Both leaves and stems are infested by the insect, which resembles the olive scale ([Fig. 6], e); from the latter it may be distinguished by its light brown colour and smooth surface, there being no ridges; the longest diameter of the adult female is one-seventh of an inch. Between 500 and 1,000 eggs are laid by each female, and the life-cycle is completed in about six months; the young insects settle along the main leaf-veins.
Turtle Scale (Coccus hesperidum).—This widely-distributed insect, though common in hot-houses and out of doors in the warmer parts of the Dominion, is not especially injurious, except for the copious honey-dew secreted and the consequent sooty mould; it occurs on holly, ivy, camellia, citrus, laurel, myrtle, oleander, and japonica.
The insect infests leaves and stems, and is especially abundant on succulent growth. The adult female is rather reddish-brown in colour, dome-shaped, but with the margins flattened on the host plant; on each side the margin is notched by a shallow depression, and there is a deeper one at one end; over the surface is a reticulation of ridges, resembling the pattern on the back of a turtle; fully-developed individuals measure from one-sixth to one-eighth inch in diameter.

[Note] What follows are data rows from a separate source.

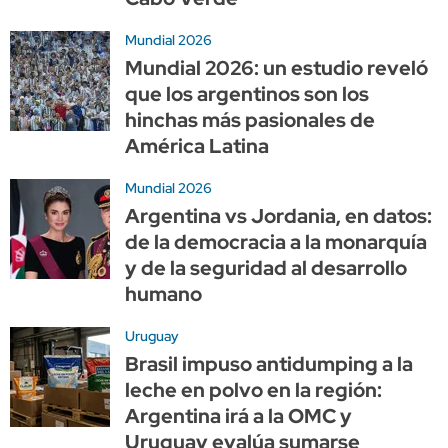
Mundial 2026
Mundial 2026: un estudio reveló
que los argentinos son los
hinchas más pasionales de
América Latina
Mundial 2026
Argentina vs Jordania, en datos:
de la democracia a la monarquía
y de la seguridad al desarrollo
humano
Uruguay
Brasil impuso antidumping a la
leche en polvo en la región:
Argentina irá a la OMC y
Uruguay evalúa sumarse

This species is viviparous, and development to the adult occupies about nine weeks; there may be three or four generations each year.
Fruit Lecanium Scale (Eulecanium corni).—This European insect is common throughout the Dominion, where occasionally it becomes epidemic and causes some temporary damage; with it are associated honey-dew and sooty mould. Among the plants infested are apricot, peach, nectarine, plum, pear, grape-vine, wistaria, raspberry, mulberry, blackberry, gooseberry, black currant, ferns.

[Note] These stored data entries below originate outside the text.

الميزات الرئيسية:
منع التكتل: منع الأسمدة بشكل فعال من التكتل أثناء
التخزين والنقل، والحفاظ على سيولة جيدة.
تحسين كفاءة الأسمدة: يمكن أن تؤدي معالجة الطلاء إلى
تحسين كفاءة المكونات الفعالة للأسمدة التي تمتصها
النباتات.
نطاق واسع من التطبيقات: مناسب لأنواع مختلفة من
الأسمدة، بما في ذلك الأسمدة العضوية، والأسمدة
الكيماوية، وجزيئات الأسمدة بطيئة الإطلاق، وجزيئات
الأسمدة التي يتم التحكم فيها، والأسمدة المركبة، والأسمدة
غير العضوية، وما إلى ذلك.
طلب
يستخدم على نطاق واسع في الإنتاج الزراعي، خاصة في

Leaves and bark are infested, and a narrow twig may be partly encircled by the margins of the scale. The adult female ([Fig. 6]f) is oval and dome-shaped, some individuals measuring one-sixth of an inch in length; the surface is smooth, except toward the margins, parallel to which are some wrinkles. The general colour is dark brown, but just prior to egg-laying there are numerous transverse and longitudinal markings of a lighter colour over the surface. The winter is passed in the egg stage or as partly-grown young.
Another, but larger, species, closely resembling the preceding, and found on grape-vines, wistaria, eleagnus, etc., is Eulecanium berberidis. It is reddish-brown in colour, and measures up to one-third of an inch in length.
Golden Oak Scale (Asterolecanium variolosum).—This insect is very common upon English oak trees in parts of New Zealand. In many cases so badly are the trees infested, that they become sickly in appearance, and at times the greater part, or even the whole, of the tree is killed through the agency of the pest.
The individual scale ([Fig. 7], 1) is more or less circular, and about one-sixteenth of an inch in diameter; it is of a greenish-yellow colour, with a narrow paler circumference, though some, with the exception of the rim, are partly or wholly brownish. Each scale forms and lies in a depression of the bark. The insect is viviparous. A minute parasite, Habrolepis dalmanni (note the exit holes made by the parasite during emergence from some of the scales shown in the photograph) has recently been established as a means of control and is proving effective.
Camellia Scale (Pulvinaria camelicola).—This European scale sometimes heavily infests camellias and euonymus in New Zealand, but is not a very serious pest, though more so in glass-houses than out of doors. After the female has produced her eggs, she drops off the plant, so that, though the latter shows evidence of injury, there may be no sign of the insect.